Rechtsanwalt Marcus Schröter, MBA



Ich bin alleinerziehend; mein Erziehungsurlaub endet am 22.05.2006; ich war vor dem Erziehungsurlaub seit 6 Jahren bei einem kirchlichen Träger mit der Betreuung/ alleinige Leiterin einer Kinder-Tagesgruppe beschäftigt ( Arbeitszeit von 10-18 Uhr ).

Als ich in den Erziehungsurlaub ging, wurde von meiner Chefin diese Stelle mit einer neu eingestellten Mitarbeiterin mit unbefristetem Arbeitsvertrag besetzt.

Nach entsprechender Nachfrage wurde mir nun mitgeteilt, dass diese Stelle nicht mehr für mich frei ist ( die Kinder Tagesgruppe besteht aber noch )und mir eine Stelle mit teilweiser Wochenend- und Nachtarbeit in der Betreuung von verhaltensgestörten Jugendlichen angeboten ( in meinem Arbeitsvertrag steht "Pädagogin" und leider nicht Erzieherin ).

Aus meiner Sicht hat die Chefin einfach versäumt, bei der Einstellung der neuen Mitarbeiterin einen befristeten Arbeitsvertrag zu machen.

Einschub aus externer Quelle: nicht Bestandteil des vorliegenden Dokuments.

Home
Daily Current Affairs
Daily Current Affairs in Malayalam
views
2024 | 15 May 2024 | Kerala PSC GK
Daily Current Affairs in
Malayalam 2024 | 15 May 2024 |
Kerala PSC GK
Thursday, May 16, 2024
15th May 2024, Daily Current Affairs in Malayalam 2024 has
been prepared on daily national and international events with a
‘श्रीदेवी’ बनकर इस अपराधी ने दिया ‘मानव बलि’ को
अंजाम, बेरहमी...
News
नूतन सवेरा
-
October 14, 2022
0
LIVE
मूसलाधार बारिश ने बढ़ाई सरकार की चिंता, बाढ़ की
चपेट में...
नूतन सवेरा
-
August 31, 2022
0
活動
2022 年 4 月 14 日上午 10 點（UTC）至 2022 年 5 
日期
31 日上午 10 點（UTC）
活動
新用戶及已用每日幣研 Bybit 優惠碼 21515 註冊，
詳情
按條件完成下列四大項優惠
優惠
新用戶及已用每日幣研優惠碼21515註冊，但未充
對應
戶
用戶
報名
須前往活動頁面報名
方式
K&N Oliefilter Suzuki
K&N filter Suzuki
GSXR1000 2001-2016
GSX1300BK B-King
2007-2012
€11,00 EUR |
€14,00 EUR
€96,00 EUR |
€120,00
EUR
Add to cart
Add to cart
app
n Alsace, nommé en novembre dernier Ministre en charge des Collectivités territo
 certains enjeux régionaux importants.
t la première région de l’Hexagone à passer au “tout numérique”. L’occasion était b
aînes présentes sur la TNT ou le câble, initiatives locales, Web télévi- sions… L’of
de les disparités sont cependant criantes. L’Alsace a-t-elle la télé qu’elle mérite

Einen Arbeitsplatz als Alleinerziehende und mit Wochenend und Nachtarbeit kann ich unmöglich annehemen und ist aus meiner Sicht auch nicht adäquat zu meinem vorherigen Arbeitsplatz.

Wie sieht Ihre Einschätzung aus ? Was kann ich tun ? Evtl. Einigung mit AG zu einer Kündigung durch den AG und Abfindungszahlung ?

Sollte mit dem vorgeschlagenen Betrag keine entsprechende Antwort möglich sein möchte ich Sie bitten, mir die Kostenhöhe mitzuteilen, um ggf. dies entsprechend anzupassen....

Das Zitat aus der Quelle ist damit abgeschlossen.